[What is needed]:
Write each entry out again, exactly as it is written.

Transcribed page contents:
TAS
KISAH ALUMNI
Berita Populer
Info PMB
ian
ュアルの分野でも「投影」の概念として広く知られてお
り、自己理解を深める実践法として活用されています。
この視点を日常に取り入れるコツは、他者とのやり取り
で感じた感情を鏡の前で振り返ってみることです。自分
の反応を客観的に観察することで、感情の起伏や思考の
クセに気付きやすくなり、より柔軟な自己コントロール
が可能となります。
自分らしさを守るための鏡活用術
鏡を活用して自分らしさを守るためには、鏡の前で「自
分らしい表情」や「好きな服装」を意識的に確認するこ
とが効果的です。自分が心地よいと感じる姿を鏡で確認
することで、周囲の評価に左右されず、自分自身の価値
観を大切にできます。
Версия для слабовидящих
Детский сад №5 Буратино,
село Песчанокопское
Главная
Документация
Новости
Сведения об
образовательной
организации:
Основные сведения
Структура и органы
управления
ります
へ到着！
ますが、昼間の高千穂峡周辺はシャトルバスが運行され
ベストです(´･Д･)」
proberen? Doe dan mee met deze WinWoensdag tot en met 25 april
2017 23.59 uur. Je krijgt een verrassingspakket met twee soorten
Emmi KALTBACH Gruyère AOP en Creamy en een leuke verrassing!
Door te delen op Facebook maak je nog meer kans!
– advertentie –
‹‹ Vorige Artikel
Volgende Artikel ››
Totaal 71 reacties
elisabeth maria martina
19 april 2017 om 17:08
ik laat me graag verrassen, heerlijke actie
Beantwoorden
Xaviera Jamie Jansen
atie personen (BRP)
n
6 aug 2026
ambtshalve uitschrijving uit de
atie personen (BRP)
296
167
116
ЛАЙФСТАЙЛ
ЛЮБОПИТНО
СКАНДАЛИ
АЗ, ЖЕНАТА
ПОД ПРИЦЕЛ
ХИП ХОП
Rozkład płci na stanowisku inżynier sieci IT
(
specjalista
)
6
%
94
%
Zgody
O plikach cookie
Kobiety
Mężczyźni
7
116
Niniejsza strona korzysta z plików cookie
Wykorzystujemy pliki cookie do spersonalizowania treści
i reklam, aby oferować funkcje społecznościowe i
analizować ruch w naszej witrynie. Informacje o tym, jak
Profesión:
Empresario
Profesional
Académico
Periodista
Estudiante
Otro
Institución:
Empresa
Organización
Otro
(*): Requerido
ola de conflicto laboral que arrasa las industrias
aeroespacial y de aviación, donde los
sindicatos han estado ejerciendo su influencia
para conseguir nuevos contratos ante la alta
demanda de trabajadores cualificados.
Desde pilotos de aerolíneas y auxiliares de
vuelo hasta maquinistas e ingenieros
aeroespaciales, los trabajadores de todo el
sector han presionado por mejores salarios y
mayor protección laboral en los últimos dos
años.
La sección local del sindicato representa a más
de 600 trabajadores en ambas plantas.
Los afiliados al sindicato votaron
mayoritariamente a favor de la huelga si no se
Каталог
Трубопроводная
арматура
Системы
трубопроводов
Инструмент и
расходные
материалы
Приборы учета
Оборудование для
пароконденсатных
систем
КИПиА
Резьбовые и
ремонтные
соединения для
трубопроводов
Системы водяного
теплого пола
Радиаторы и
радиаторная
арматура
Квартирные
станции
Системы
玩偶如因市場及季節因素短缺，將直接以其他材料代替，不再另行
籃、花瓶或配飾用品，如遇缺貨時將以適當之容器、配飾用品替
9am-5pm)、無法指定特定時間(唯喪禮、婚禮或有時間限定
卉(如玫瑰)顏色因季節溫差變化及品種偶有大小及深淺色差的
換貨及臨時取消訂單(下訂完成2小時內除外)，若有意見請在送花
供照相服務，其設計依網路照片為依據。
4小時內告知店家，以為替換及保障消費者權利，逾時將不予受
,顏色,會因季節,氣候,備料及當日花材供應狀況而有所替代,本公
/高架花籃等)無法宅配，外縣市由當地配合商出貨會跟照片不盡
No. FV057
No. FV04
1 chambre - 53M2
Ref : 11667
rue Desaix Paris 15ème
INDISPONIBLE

[Answer]:
TAS
KISAH ALUMNI
Berita Populer
Info PMB
ian
ュアルの分野でも「投影」の概念として広く知られてお
り、自己理解を深める実践法として活用されています。
この視点を日常に取り入れるコツは、他者とのやり取り
で感じた感情を鏡の前で振り返ってみることです。自分
の反応を客観的に観察することで、感情の起伏や思考の
クセに気付きやすくなり、より柔軟な自己コントロール
が可能となります。
自分らしさを守るための鏡活用術
鏡を活用して自分らしさを守るためには、鏡の前で「自
分らしい表情」や「好きな服装」を意識的に確認するこ
とが効果的です。自分が心地よいと感じる姿を鏡で確認
することで、周囲の評価に左右されず、自分自身の価値
観を大切にできます。
Версия для слабовидящих
Детский сад №5 Буратино,
село Песчанокопское
Главная
Документация
Новости
Сведения об
образовательной
организации:
Основные сведения
Структура и органы
управления
ります
へ到着！
ますが、昼間の高千穂峡周辺はシャトルバスが運行され
ベストです(´･Д･)」
proberen? Doe dan mee met deze WinWoensdag tot en met 25 april
2017 23.59 uur. Je krijgt een verrassingspakket met twee soorten
Emmi KALTBACH Gruyère AOP en Creamy en een leuke verrassing!
Door te delen op Facebook maak je nog meer kans!
– advertentie –
‹‹ Vorige Artikel
Volgende Artikel ››
Totaal 71 reacties
elisabeth maria martina
19 april 2017 om 17:08
ik laat me graag verrassen, heerlijke actie
Beantwoorden
Xaviera Jamie Jansen
atie personen (BRP)
n
6 aug 2026
ambtshalve uitschrijving uit de
atie personen (BRP)
296
167
116
ЛАЙФСТАЙЛ
ЛЮБОПИТНО
СКАНДАЛИ
АЗ, ЖЕНАТА
ПОД ПРИЦЕЛ
ХИП ХОП
Rozkład płci na stanowisku inżynier sieci IT
(
specjalista
)
6
%
94
%
Zgody
O plikach cookie
Kobiety
Mężczyźni
7
116
Niniejsza strona korzysta z plików cookie
Wykorzystujemy pliki cookie do spersonalizowania treści
i reklam, aby oferować funkcje społecznościowe i
analizować ruch w naszej witrynie. Informacje o tym, jak
Profesión:
Empresario
Profesional
Académico
Periodista
Estudiante
Otro
Institución:
Empresa
Organización
Otro
(*): Requerido
ola de conflicto laboral que arrasa las industrias
aeroespacial y de aviación, donde los
sindicatos han estado ejerciendo su influencia
para conseguir nuevos contratos ante la alta
demanda de trabajadores cualificados.
Desde pilotos de aerolíneas y auxiliares de
vuelo hasta maquinistas e ingenieros
aeroespaciales, los trabajadores de todo el
sector han presionado por mejores salarios y
mayor protección laboral en los últimos dos
años.
La sección local del sindicato representa a más
de 600 trabajadores en ambas plantas.
Los afiliados al sindicato votaron
mayoritariamente a favor de la huelga si no se
Каталог
Трубопроводная
арматура
Системы
трубопроводов
Инструмент и
расходные
материалы
Приборы учета
Оборудование для
пароконденсатных
систем
КИПиА
Резьбовые и
ремонтные
соединения для
трубопроводов
Системы водяного
теплого пола
Радиаторы и
радиаторная
арматура
Квартирные
станции
Системы
玩偶如因市場及季節因素短缺，將直接以其他材料代替，不再另行
籃、花瓶或配飾用品，如遇缺貨時將以適當之容器、配飾用品替
9am-5pm)、無法指定特定時間(唯喪禮、婚禮或有時間限定
卉(如玫瑰)顏色因季節溫差變化及品種偶有大小及深淺色差的
換貨及臨時取消訂單(下訂完成2小時內除外)，若有意見請在送花
供照相服務，其設計依網路照片為依據。
4小時內告知店家，以為替換及保障消費者權利，逾時將不予受
,顏色,會因季節,氣候,備料及當日花材供應狀況而有所替代,本公
/高架花籃等)無法宅配，外縣市由當地配合商出貨會跟照片不盡
No. FV057
No. FV04
1 chambre - 53M2
Ref : 11667
rue Desaix Paris 15ème
INDISPONIBLE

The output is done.